_TASK_.
Keep to the lines from the one with "neck: (111, 131)" through the end of the data, and write them out exactly.

** DATA SHOWN follows **

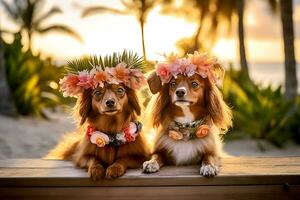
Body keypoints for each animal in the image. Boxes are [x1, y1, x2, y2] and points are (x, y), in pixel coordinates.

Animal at [47, 52, 149, 180]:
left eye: (120, 90)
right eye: (98, 92)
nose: (110, 102)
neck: (111, 131)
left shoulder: (140, 157)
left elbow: (123, 158)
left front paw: (114, 168)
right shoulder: (81, 157)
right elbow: (93, 159)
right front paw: (96, 169)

** End of DATA SHOWN **

_WRITTEN RESPONSE_.
neck: (111, 131)
left shoulder: (140, 157)
left elbow: (123, 158)
left front paw: (114, 168)
right shoulder: (81, 157)
right elbow: (93, 159)
right front paw: (96, 169)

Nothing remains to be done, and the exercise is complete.